The PC gaming community on Steam often moves from one game to another as a group, and where that used to mean survival games like Day Z, Rust, and Ark: Survival Evolved, it now means online multiplayer battle royale games where players fight until one person is standing like in the 1999 Japanese novel and the 2000 film Battle Royale.
Playerunknown’s Battlegrounds is the most-played game on Steam that isn’t from Valve Software (which owns the Steam service). It’s at 60,500 simultaneous players and growing, according to the Steam Stats site, putting it ahead of perennial favorites like Rocket League and Grand Theft Auto V. And it has made $11 million on Steam in its first three days after launching into Early Access on March 23, according to Bluehole More important, it is also ahead of publisher Daybreak’s H1Z1: King of the Kill, which was the previous top non-Valve game on Steam as well as the champion of the battle royale genre.
In Playerunknown’s Battlegrounds (as well as King of the Kill, Ark: Survival of the Fittest, and even The Division’s Survival mode), a couple dozen players enter an open-world arena all at the same time. Everyone must then scrounge for resources and weapons to take on each other in combat. The last person standing wins. This is a genre that has grown in popularity over the last couple of years, but in recent months H1Z1’s surge in popularity has made turned it into the dominant style of game on PC.

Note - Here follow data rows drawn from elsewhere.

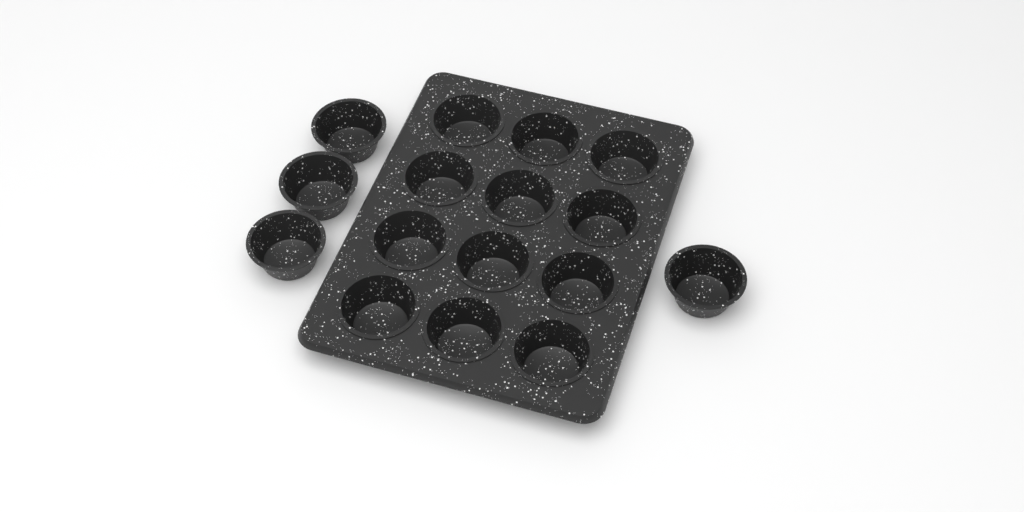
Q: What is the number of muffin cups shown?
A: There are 16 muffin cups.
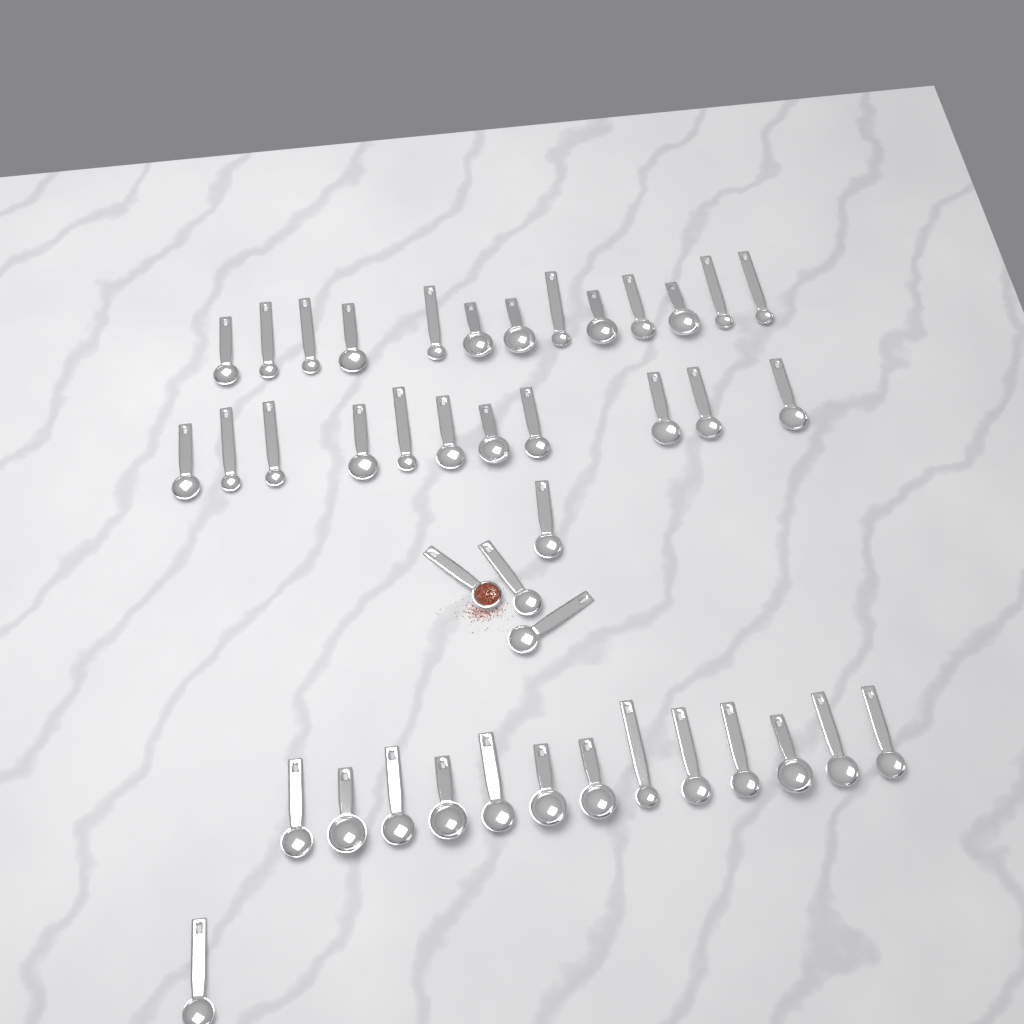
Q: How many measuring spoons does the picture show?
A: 42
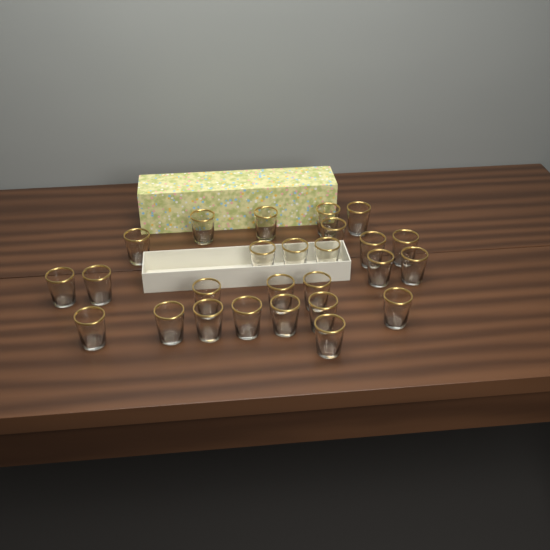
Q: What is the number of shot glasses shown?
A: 26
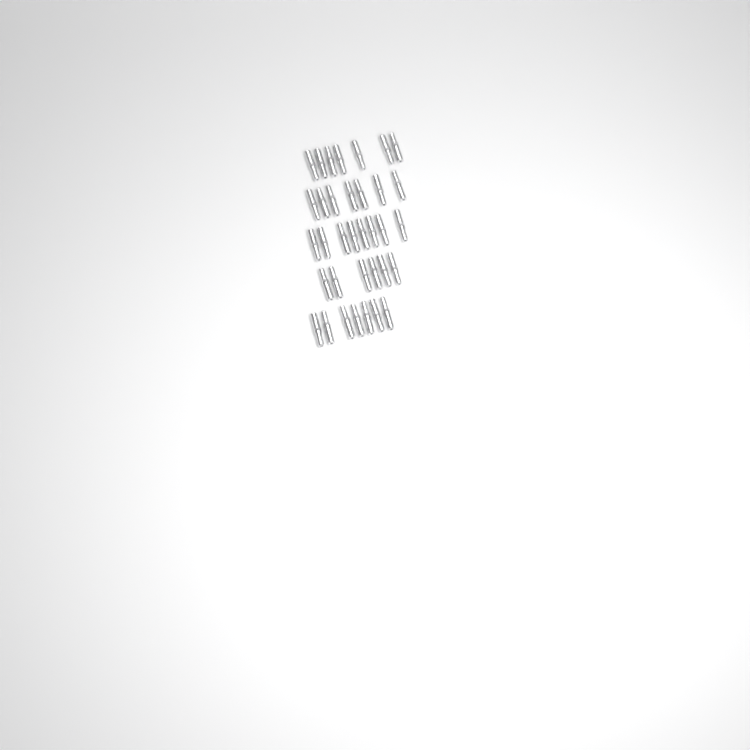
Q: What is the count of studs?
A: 35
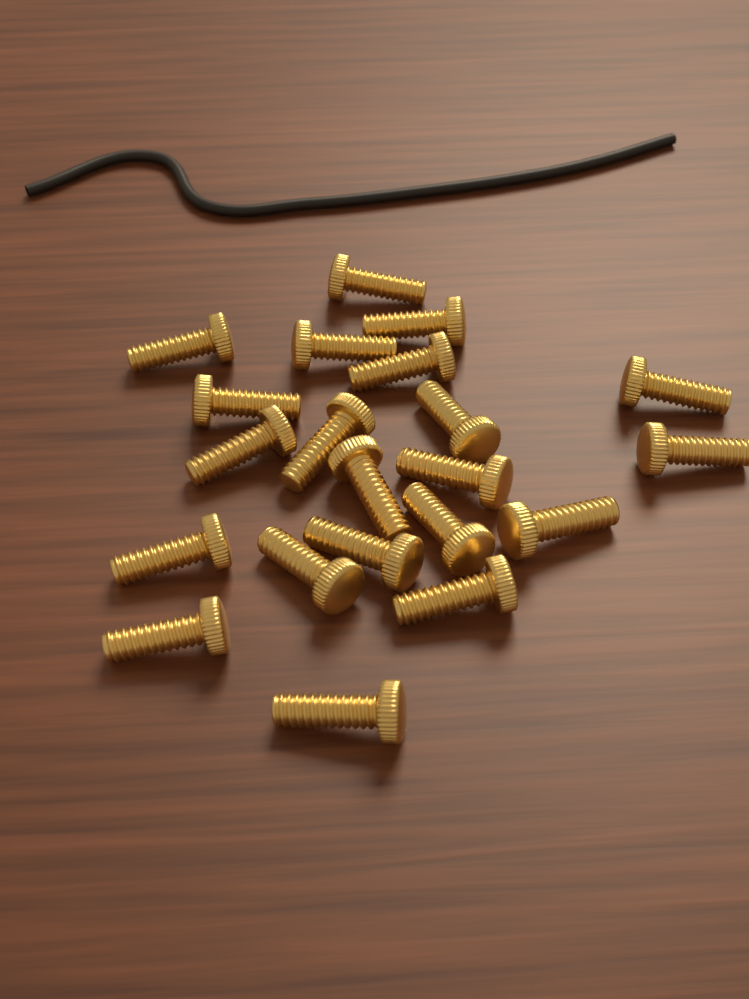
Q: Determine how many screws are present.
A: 21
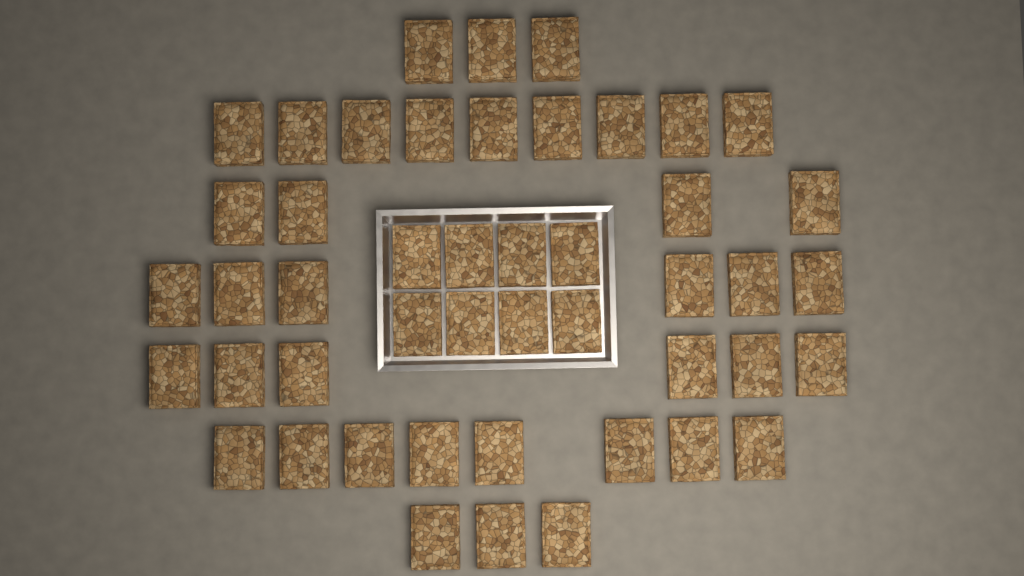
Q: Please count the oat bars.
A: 47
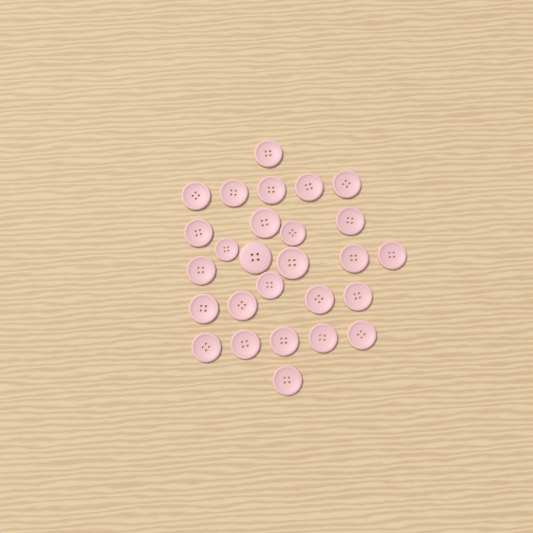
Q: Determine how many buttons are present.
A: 27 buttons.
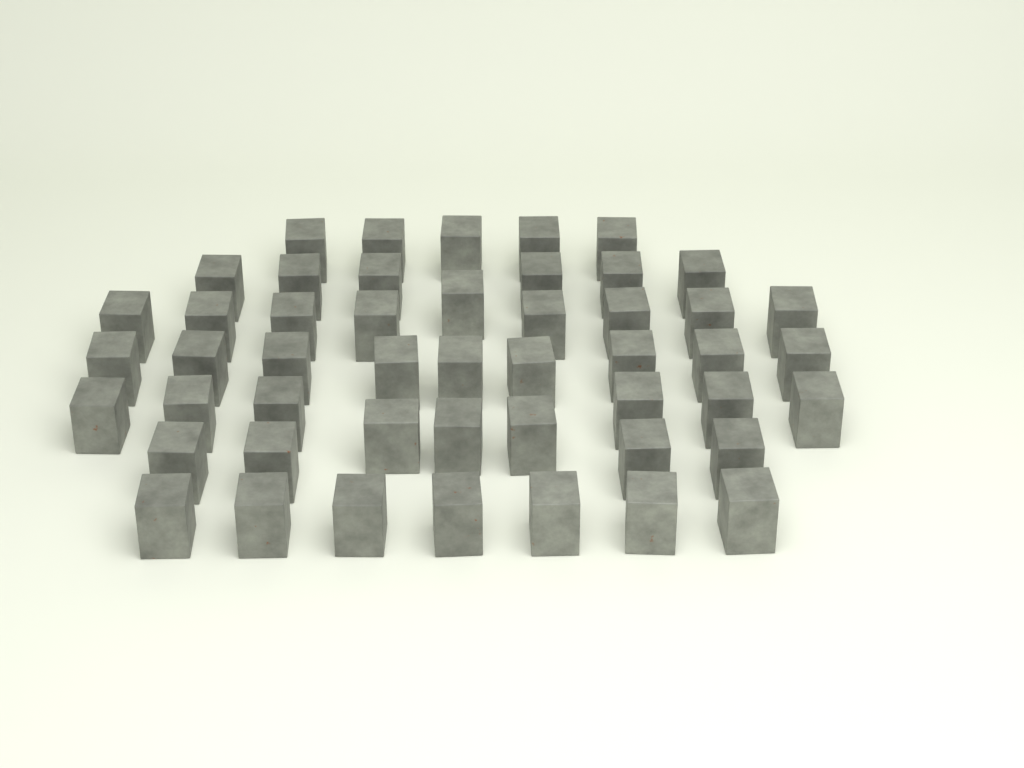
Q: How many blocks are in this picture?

“Since our announcement about hitting $11 million in revenue after the first three days, we’ve continued to maintain our No. 1 spot on steam, which is enormous validation for our team’s hard work,” Bluehole creative director Brendan Greene explained in a note to GamesBeat. “Our focus remains ensuring that the game runs smoothly and we are addressing any concerns from the community.”
Bluehole can credit much of its success to a “right place, right time” scenario. King of the Kill is popular, but it is also buggy. Many people who love the crazy things that can happen in the H1Z1 spinoff also have deep criticisms of how broken it is. So Battlegrounds has stepped in and captured an audience that wants this type of game without some of the drawbacks in Daybreak’s take on the model.
But Playerunknown’s Success also comes from a hunger for this kind of content on the livestreaming video site Twitch. King of the Kill has skyrocketed in popularity on that platform, and Bluehole’s game has stepped in to capture a lot of that audience. More than 150,000 people were simultaneously watching broadcasts featuring Playerunknown’s Battlegrounds.
And the combination of timing and Twitch viewership has worked. Now, the question is whether Bluehole can maintain this momentum or if another game or even another genre will come and replace it in the near future.